The researchers focused on Unique Molecular Identifiers (UMIs), which are random oligonucleotide sequences used to remove biases introduced during PCR amplification. While UMIs have been widely adopted in sequencing methods, the study reveals that PCR errors can undermine the accuracy of molecular quantification, particularly across different sequencing platforms.
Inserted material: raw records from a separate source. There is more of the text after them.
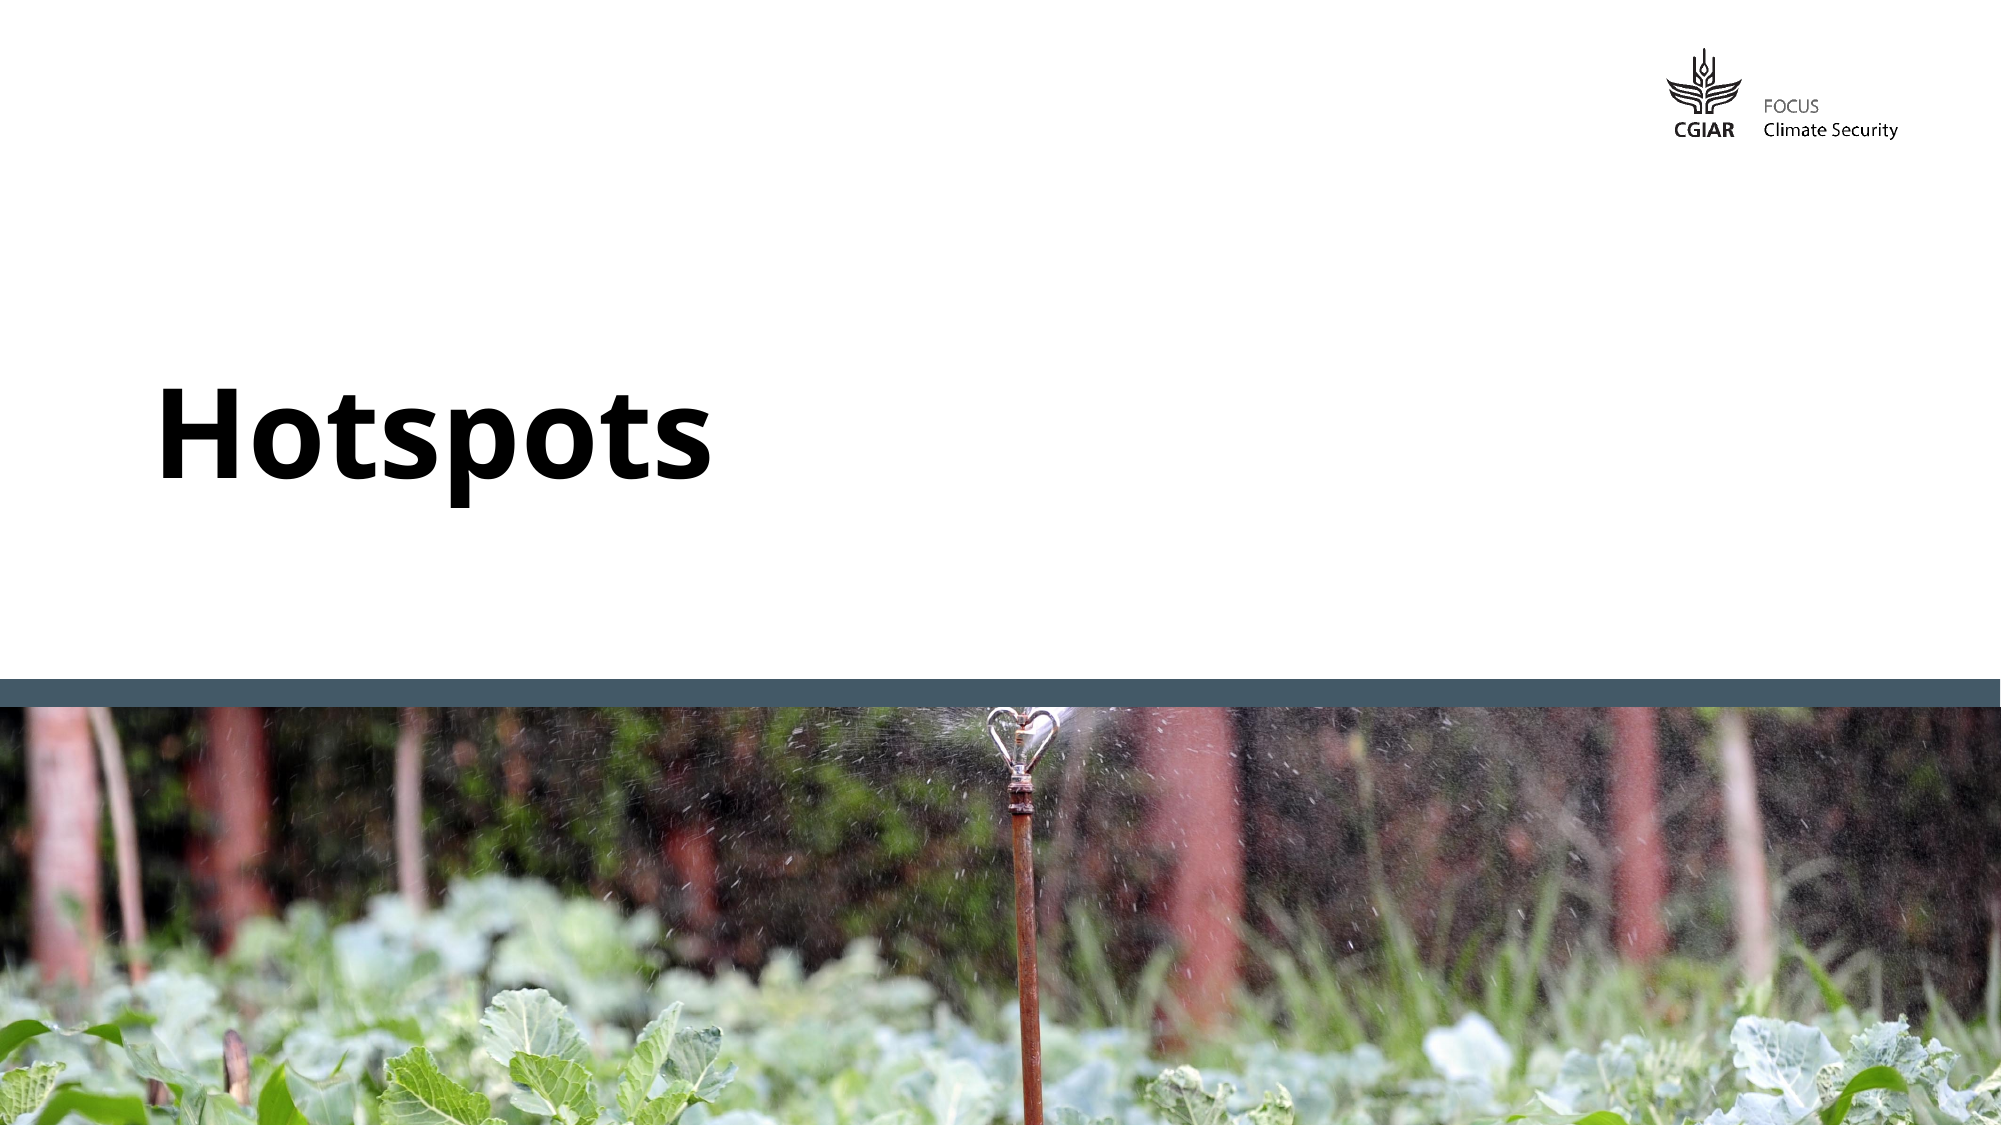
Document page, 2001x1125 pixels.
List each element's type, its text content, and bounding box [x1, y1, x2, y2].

picture [0, 707, 2000, 1125]
title Hotspots [137, 137, 1863, 513]
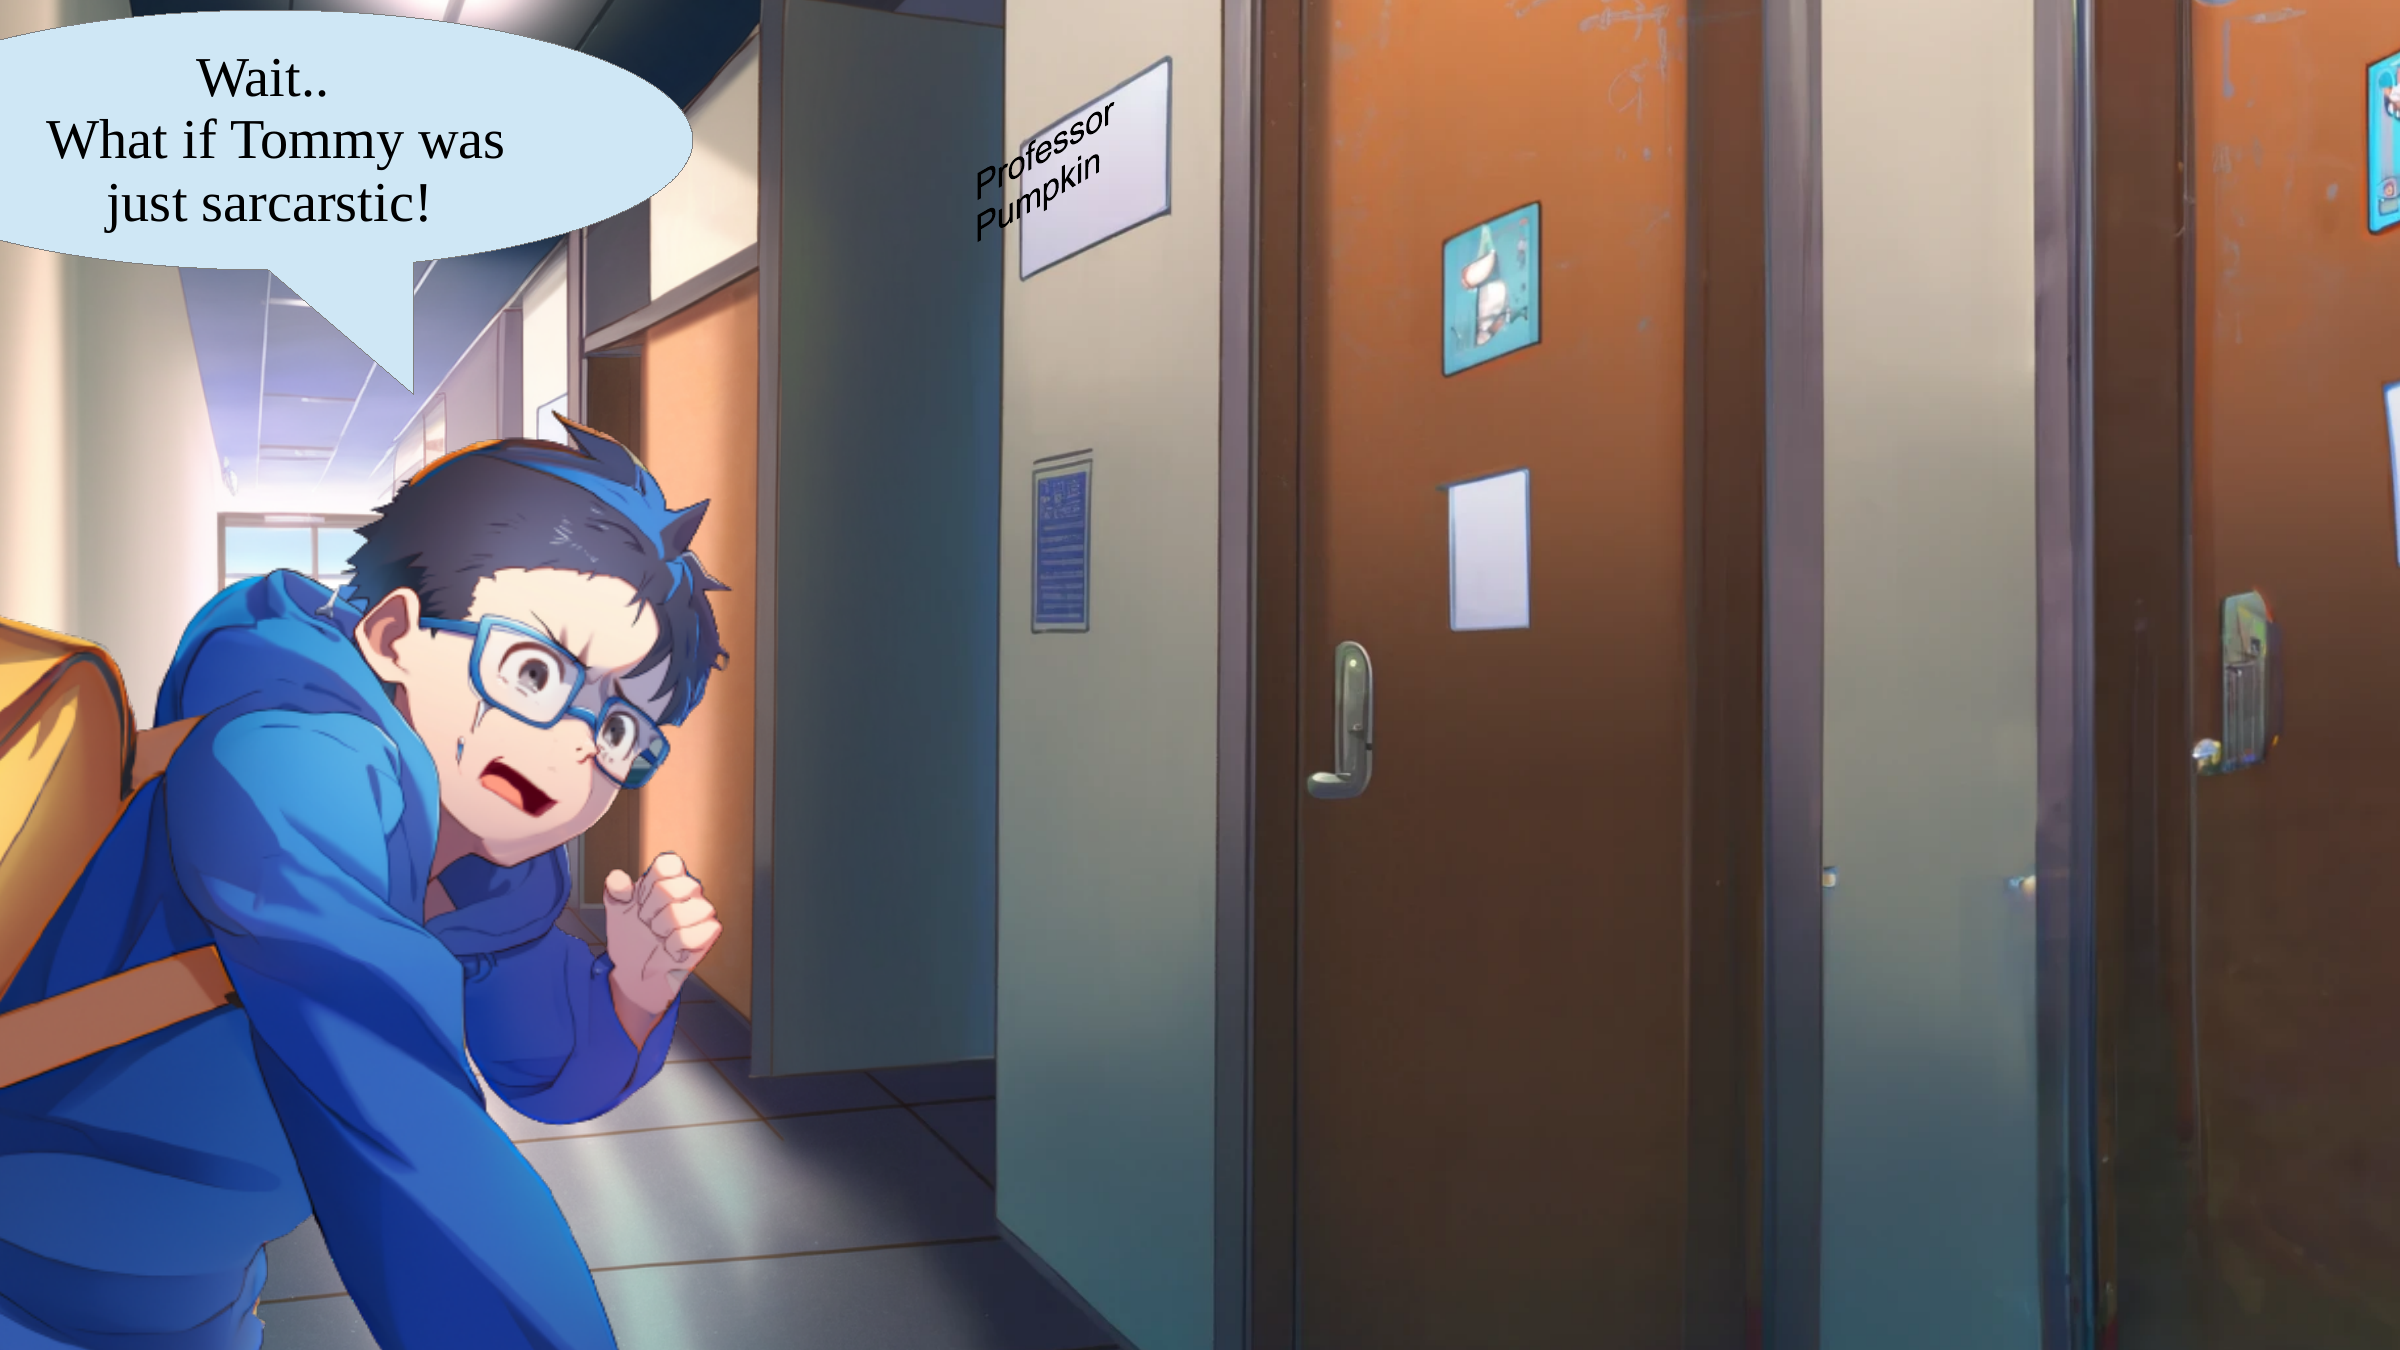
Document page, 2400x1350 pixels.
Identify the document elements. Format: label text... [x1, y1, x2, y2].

Jianfeng explained: 'PCR amplification, essential for most RNA sequencing techniques, can introduce errors, compromising data integrity. We tackled this by synthesising UMI barcodes using homotrimer nucleotide blocks, enhancing error correction and enabling near-absolute RNA molecule quantification, markedly improving molecular counting accuracy.'

Homotrimers are nucleotide sequences consisting of three identical bases, for example AAA, CCC, GGG. By evaluating homotrimers nucleotide similarity, errors are detected and corrected through a "majority vote" method (Figure 1).

NDORMS Figure 1.jpg

Figure 1: A schematic showing homotrimer UMI majority vote error correction. We constructed UMIs with homotrimeric nucleotide blocks (composed of combinations of AAA, CCC, GGG, TTT). By evaluating trimer nucleotide similarity, errors of deletion, insertion or substitution are identified and corrected through a 'majority vote' system, selecting the most frequent nucleotide.

The study demonstrates that homotrimer UMIs significantly outperform traditional monomer UMIs in reducing false positive fold enrichment during the analysis of differentially expressed genes and transcripts (DEGs and DETs). This enhancement is vital for the accurate identification and quantification of DEGs or DETs, particularly in bulk sequencing approaches. Additionally, in single-cell sequencing, where extensive PCR amplification is often required, homotrimer UMIs have proven effective in mitigating the effects of PCR artefacts, thereby substantially improving the reliability of sequencing data.

'By constructing UMIs from homogenous blocks of nucleosides, we aimed to improve error correction in both short- and long-read sequencing, showcasing our commitment to enhancing sequencing technology applications,' says Associate Professor Adam Cribbs, senior author of the paper and Group Leader in computational biology.

This research has profound implications. By rectifying PCR errors in UMIs, it greatly boosts molecular quantification accuracy in various sequencing applications. It's a vital tool for researchers in bulk RNA, single-cell RNA, and DNA sequencing, enabling accurate gene expression and molecular profile analyses. Enhanced UMI error correction not only reduces the incidence of false positives but also offers multiple diagnostic applications, especially in scenarios necessitating longitudinal analysis of samples.

The paper, 'Correcting PCR amplification errors in unique molecular identifiers to generate accurate numbers of sequencing molecules', can be read in Nature Methods.